Symptoms of Sun Damage
Overexposure to UVB waves results in:
- bright red patches on the skin that turn dry over the next few days
- wrinkles in the skin from repeated exposure
Overexposure to UVA waves results in:
- brown patches under the skin
- broken blood vessels and bruising under the skin
- hard patches of tissue under the skin
Sun Damage Repair
Depending on the extent of the damage, some of the treatments used for sun damage repair include:
- Applying gels to the skin and covering the area with a bandage to re-hydrate the skin.
- Surgical removal of suspicious skin lesions and tumors.

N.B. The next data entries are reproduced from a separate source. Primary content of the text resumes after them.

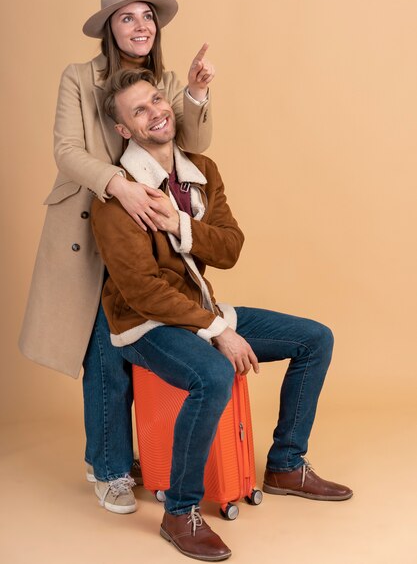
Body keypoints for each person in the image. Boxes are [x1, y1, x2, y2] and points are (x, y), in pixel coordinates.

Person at [90, 68, 353, 561]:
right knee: (212, 372)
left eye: (156, 100)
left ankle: (285, 465)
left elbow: (230, 248)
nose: (156, 112)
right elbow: (142, 290)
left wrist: (181, 224)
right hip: (143, 324)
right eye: (138, 111)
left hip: (200, 308)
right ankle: (180, 512)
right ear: (124, 130)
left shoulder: (203, 170)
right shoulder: (116, 196)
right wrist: (217, 332)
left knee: (316, 339)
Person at [18, 0, 215, 513]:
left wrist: (194, 94)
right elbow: (66, 150)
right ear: (110, 27)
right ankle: (108, 467)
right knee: (104, 352)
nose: (141, 26)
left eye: (147, 16)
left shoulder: (167, 80)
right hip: (90, 226)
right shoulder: (80, 79)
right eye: (127, 17)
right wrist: (119, 185)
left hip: (146, 232)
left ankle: (127, 456)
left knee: (139, 344)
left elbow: (189, 145)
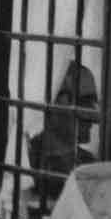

- Surgical removal of damaged skin to allow new skin cells to form.
- Skin grafts to replace severely damaged skin.
- Radiation therapy to target skin cancers deep in the skin.
Preventing skin damage by the proper use of sun screen is easier than going through treatment to repair damaged skin. Pay close attention to the manufacturer's instructions for using the sun screen. Make sure any product you use blocks UVA and UVB waves. At he first sign of a sunburn, get out of the sun and protect that area of your body from further exposure until the redness goes away.